START MATERIAL SUPPLIED

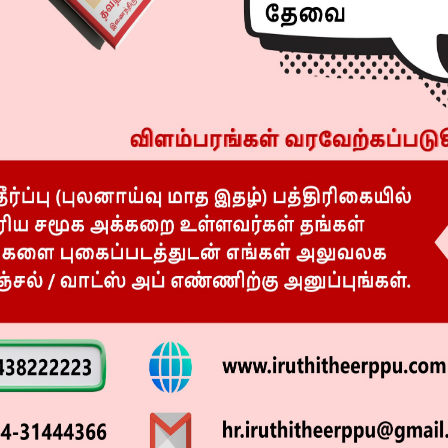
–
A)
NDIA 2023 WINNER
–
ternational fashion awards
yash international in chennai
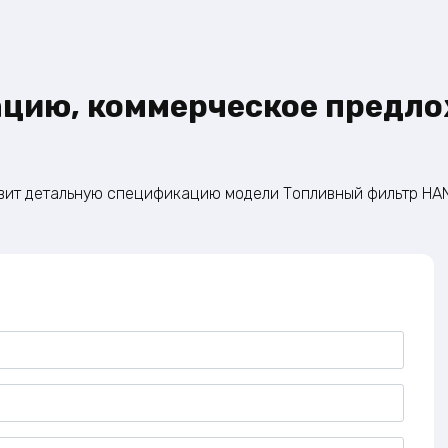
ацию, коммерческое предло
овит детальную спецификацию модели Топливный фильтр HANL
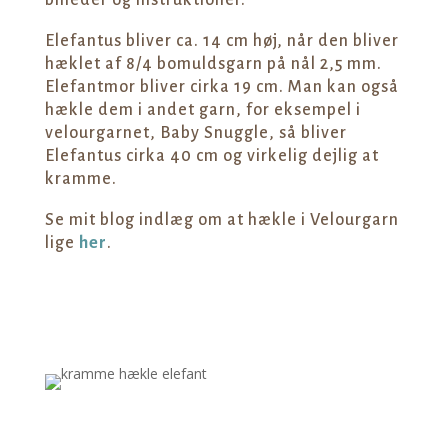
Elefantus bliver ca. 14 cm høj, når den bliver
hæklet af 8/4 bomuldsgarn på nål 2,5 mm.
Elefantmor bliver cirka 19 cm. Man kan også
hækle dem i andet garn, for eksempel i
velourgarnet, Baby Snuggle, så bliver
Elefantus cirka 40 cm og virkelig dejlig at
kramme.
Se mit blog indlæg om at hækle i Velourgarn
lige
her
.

END MATERIAL SUPPLIED

» TASK GOAL: Word for word, restate the lines above from the one with "yash international in chennai" through the one with "hækle dem i andet garn, for eksempel i", keeping both ends and dropping the pictures.

» THE ANSWER:
yash international in chennai
ацию, коммерческое предло
овит детальную спецификацию модели Топливный фильтр HANL
Elefantus bliver ca. 14 cm høj, når den bliver
hæklet af 8/4 bomuldsgarn på nål 2,5 mm.
Elefantmor bliver cirka 19 cm. Man kan også
hækle dem i andet garn, for eksempel i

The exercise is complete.